Namun, upaya tersebut tidak berhasil lantaran otoritas Myanmar tidak dapat menjamin keselamatan WNI.
Selain itu, Dicky juga mengungkapkan bahwa Myanmar masih dalam situasi rawan lantaran minimnya kontrol Pemerintah Myanmar serta adanya kekerasan.

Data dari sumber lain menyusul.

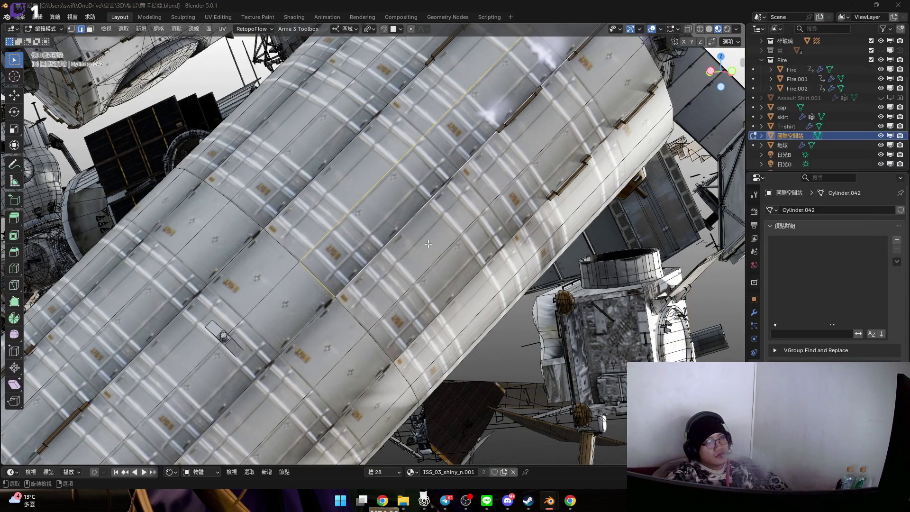
scroll(431, 241, "down", 5)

"Beberapa kasus dianggap berhasil ketika korban dapat keluar dari wilayah konflik tersebut dan menyebrang ke wilayah Thailand untuk proses selanjutnya, khususnya pemulangan. Mobilitas di wilayah Myanmar terlalu beresiko mengingat jarak dan kerawanan keselamatan akibat minimnya kontrol pemerintah pusat Myanmar dan masih maraknya kekerasan bersenjata."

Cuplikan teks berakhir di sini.